Il tenta un ton léger pour briser la glace : « L’Islande n’était pas au programme, hein ? »

Le regard de Claire se posa sur lui, ses yeux noisette aussi acérés que du cristal. « Pas plus que de passer cinq heures assise à côté de toi, et pourtant nous y voilà. »

Michael esquissa un léger sourire, bien que ses paroles aient fait mouche. « Touché. »

Ses répliques cinglantes auraient dû lui être familières à ce stade, et pourtant, elles touchaient encore juste là où ça faisait mal. Il se déplaça légèrement sur son siège, jouant distraitement avec le pendentif en forme de boussole qu’il portait sous sa chemise. Pour une raison qu’il n’arrivait pas à expliquer, ce poids semblait plus lourd aujourd’hui.

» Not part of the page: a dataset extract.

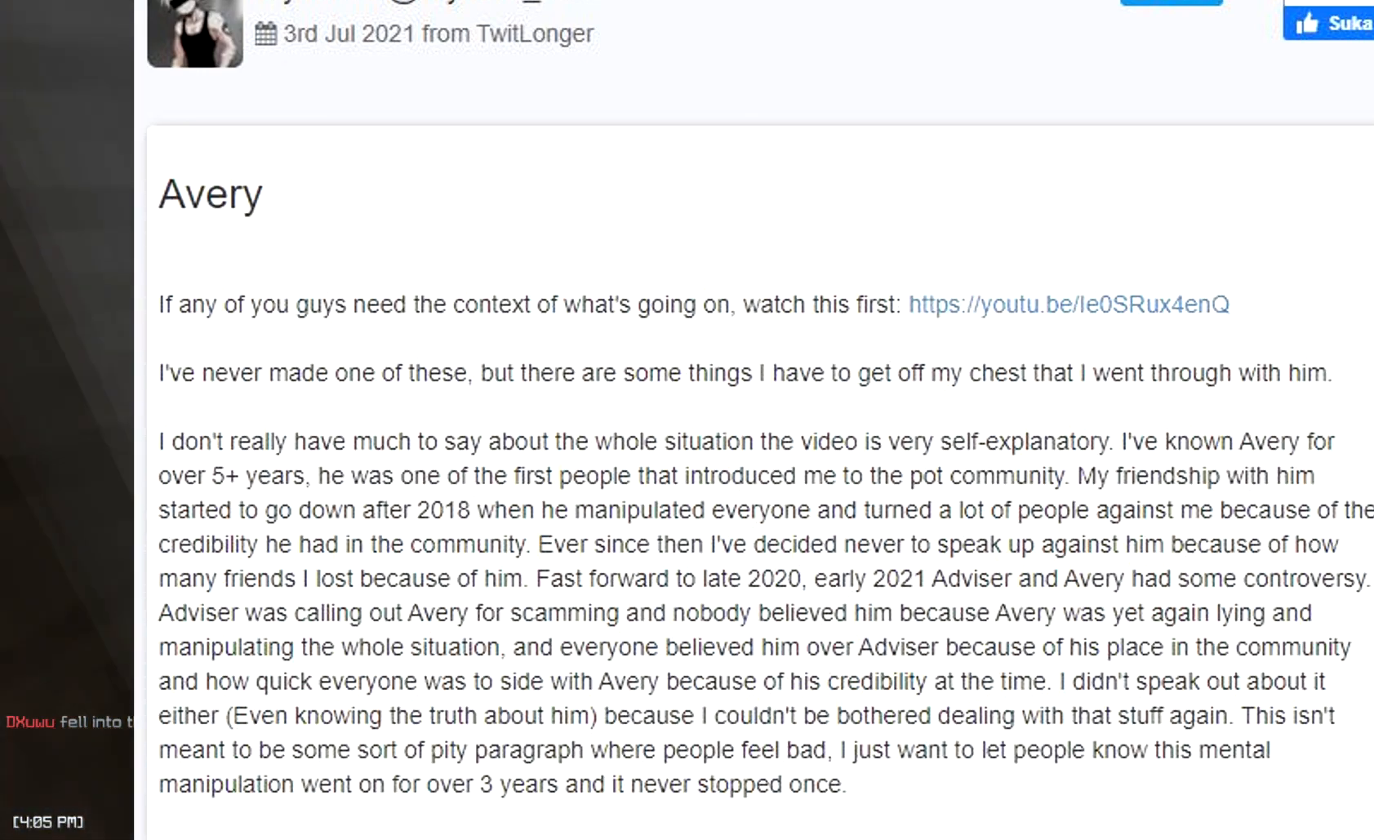
{"keys": [], "mouse": [], "events": [[16, "d", "down"], [33, "mouse_left", "up"], [133, "mouse_right", "down"], [200, "d", "up"], [200, "mouse_right", "up"], [267, "w", "up"]]}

L’avion atterrit en douceur, ses roues glissant sur une piste recouverte d’un voile de neige fine. Lorsqu’ils s’immobilisèrent et que les moteurs s’éteignirent, les passagers commencèrent à s’agiter, récupérant leurs sacs, vérifiant leurs téléphones et murmurant à propos du retard. Michael resta assis, observant Claire, qui avait déjà sorti son téléphone et parcourait ses e-mails avec une efficacité implacable, les lèvres pincées. Elle avait toujours ce besoin de reprendre le contrôle face à l’incertitude.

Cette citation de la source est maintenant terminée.